• DATA RECORDS:
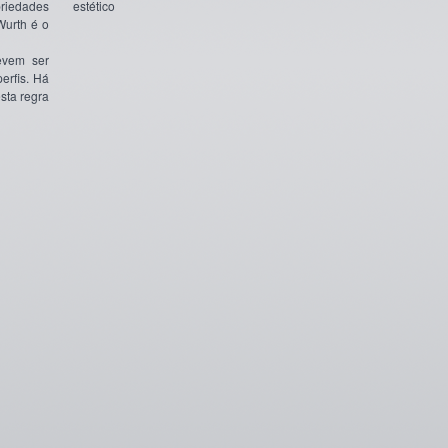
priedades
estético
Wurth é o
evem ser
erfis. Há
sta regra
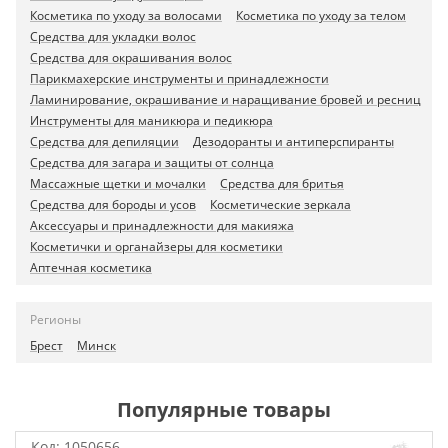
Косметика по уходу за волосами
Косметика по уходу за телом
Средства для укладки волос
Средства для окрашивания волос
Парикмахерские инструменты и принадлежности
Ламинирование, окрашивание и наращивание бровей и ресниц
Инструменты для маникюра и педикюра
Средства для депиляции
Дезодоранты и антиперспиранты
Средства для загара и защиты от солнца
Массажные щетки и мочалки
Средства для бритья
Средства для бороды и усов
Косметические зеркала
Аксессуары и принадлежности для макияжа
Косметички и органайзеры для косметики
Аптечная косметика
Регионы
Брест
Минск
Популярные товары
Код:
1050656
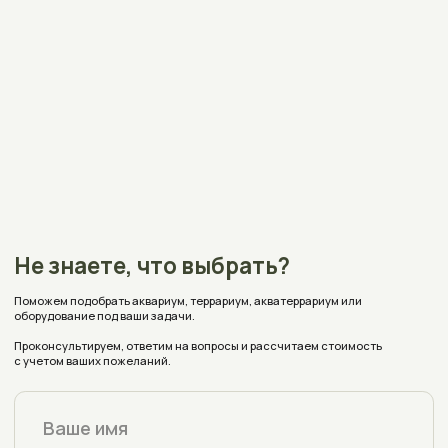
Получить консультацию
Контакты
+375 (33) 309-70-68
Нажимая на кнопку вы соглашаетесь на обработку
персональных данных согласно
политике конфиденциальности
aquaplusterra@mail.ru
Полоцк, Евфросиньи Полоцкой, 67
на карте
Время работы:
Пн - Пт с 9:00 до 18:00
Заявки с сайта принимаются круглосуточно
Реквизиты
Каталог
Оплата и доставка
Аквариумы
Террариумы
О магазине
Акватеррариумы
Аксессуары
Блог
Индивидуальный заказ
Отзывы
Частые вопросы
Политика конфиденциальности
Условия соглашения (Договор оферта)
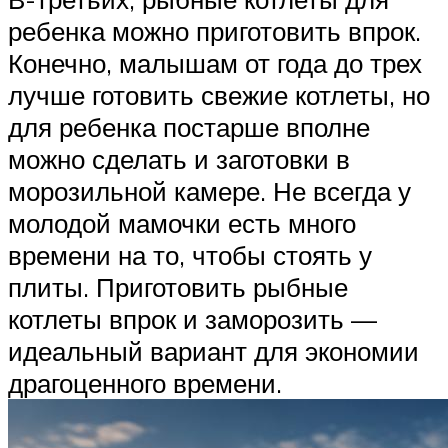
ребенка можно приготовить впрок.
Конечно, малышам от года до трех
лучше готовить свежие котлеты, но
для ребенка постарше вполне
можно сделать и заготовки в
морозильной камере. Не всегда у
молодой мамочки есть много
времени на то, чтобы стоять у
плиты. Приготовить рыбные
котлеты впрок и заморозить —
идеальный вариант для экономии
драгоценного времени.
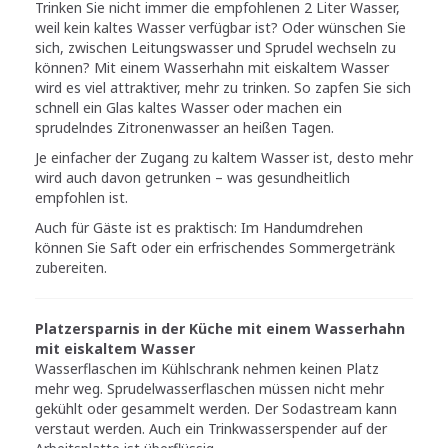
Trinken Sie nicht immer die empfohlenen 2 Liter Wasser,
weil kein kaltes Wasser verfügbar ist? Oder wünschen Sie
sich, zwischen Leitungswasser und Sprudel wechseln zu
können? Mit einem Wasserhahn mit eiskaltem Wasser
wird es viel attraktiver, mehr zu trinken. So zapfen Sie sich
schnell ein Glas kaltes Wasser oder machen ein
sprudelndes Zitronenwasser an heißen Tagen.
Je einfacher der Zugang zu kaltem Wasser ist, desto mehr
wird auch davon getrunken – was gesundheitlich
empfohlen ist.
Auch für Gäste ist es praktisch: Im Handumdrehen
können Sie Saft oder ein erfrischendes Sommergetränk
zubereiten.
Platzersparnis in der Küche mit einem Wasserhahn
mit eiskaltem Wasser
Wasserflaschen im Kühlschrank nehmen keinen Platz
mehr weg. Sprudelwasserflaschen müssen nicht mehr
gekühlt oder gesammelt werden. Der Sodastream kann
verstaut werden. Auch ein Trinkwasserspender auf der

• WHAT YOU ARE ASKED TO DO:
Pull out each line of the listing above that contains the word "wird", and copy those lines in the order they appear.

• EXPECTED OUTPUT:
wird es viel attraktiver, mehr zu trinken. So zapfen Sie sich
wird auch davon getrunken – was gesundheitlich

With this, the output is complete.